This time next month, Alpha 3.10 will be well explored and civilians everywhere will be familiar with the latest iteration of the flight model. Naturally, the devs spent part of June tweaking relevant features and polishing assets to ready them for the masses. However, much more has been done, with tasks for Alpha 3.11 and beyond well underway. Check out all the details of what went on last month and what’s coming in the future…
Star Citizen Monthly Report: June 2020
We start June’s report with Character Combat, who tackled several aspects of realistic firing, including improving the code side of triggering and reloading. They made all requests event-based and added proper success notifications and different action results between the actor state machine and AI components. This gives the AI consistent knowledge of the results of requested actions, allowing them to create behaviors that can handle different scenarios correctly. For example, if an NPC is pushing towards an enemy, the team may want them to automatically reload their weapon. However, if no ammunition is available, the behavior will be notified and a new reaction activated. This can happen to NPCs less skilled in evaluating their ability to manage ammunition, while those better skilled can choose not to use that tactic unless enough ammunition is available.
They also began leveraging the usable system functionalities of the bartender in combat scenarios. In the social environment, they created the concept of usables that can produce and accept items:
“An ammo box is nothing else than an item provider. The item itself could produce magazines or it might have magazines attached, similar to how a beer fridge can contain beer bottles, but a mixing station can create the drinks from specific source items. This allows NPCs to search for places in the world that can provide them with magazines of a specific type, relocate to those objects, and refill their loadout. This gives opportunity for the player and forces NPCs to evaluate the environment to decide if and when it’s appropriate to use those refill spots.” Character Combat Team
Time was also spent completing tasks for server mesh implementation.

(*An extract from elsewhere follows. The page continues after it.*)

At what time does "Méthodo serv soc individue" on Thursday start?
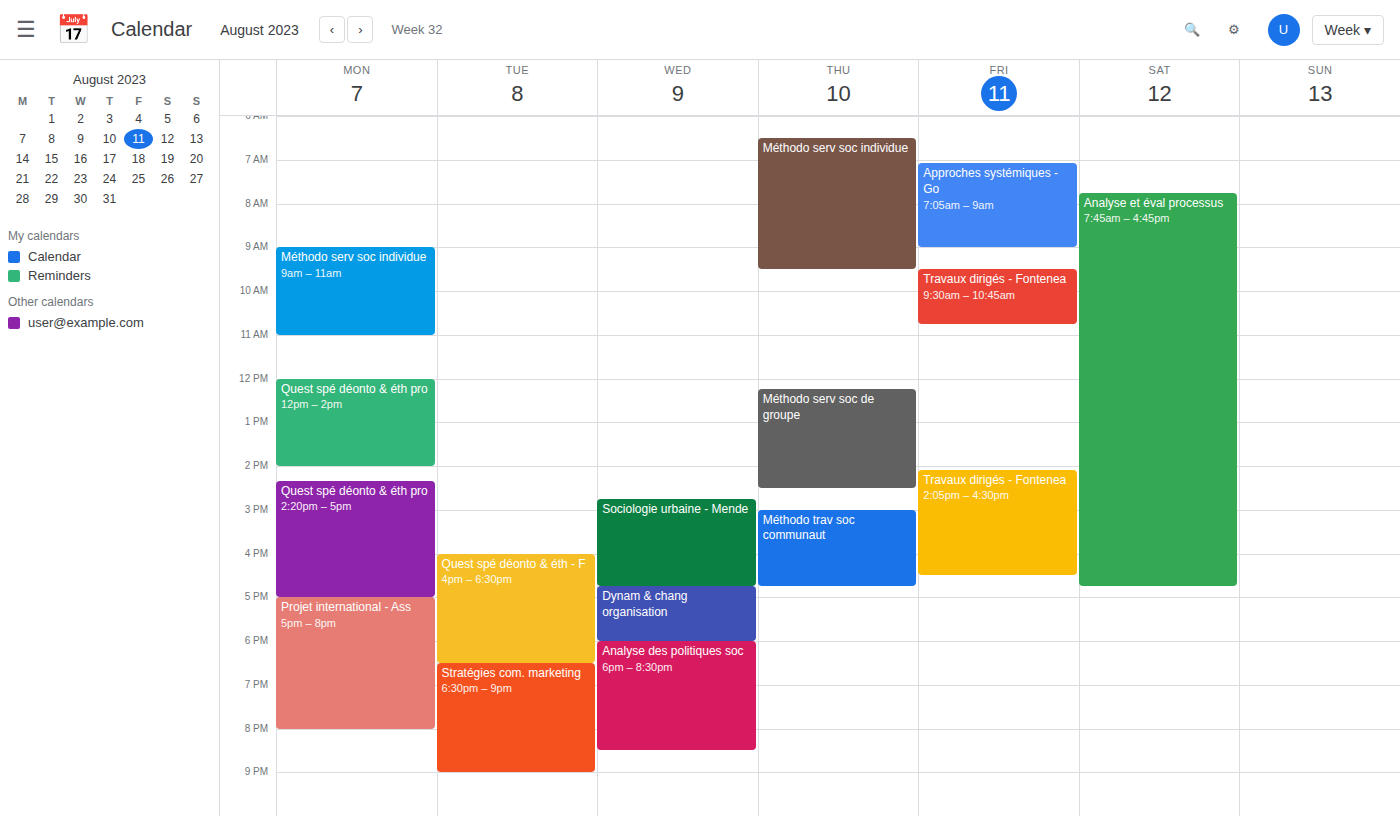
6:30 AM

Ship AI kicked off a single-player version of the Player Group Manager, which is used to manage player parties and group quantum travel. The system relies on a backend service that only exists in a multiplayer context, so to support quantum-travel-linking in SQ42 between the player and NPC characters, a standalone version was created. A set of supporting nodes to allow the Mission Team to create and reference a managed group in Subsumption was also required.
We mention this here as, when complete, players in the PU will be able to use quantum-travel-linking within a group containing both real players and NPCs.

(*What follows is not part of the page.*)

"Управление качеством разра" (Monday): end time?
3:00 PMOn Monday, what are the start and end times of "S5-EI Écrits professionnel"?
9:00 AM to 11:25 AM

The team also implemented new queries to the Tactical Target System to improve the target selection in the ‘pilot combat’ activity. They also iterated on the sphere strafe movement block by adding speed controls and the ability to lock orbiting ships to a single axis within an acceptable range.
Last month, Social AI focused on the first pass of two new scenarios: bridge crew behaviors and capital ship hangar crews.
The bridge crew behavior allows NPCs to handle the required work of a capital ship. Designers can specify in the NPC schedules which type of role they have (similar to how a player will assign a hired NPC), which will help the ‘generic’ behavior select the right seats and routines they have to perform. The captain will also roam the bridge and supervise other members of the crew.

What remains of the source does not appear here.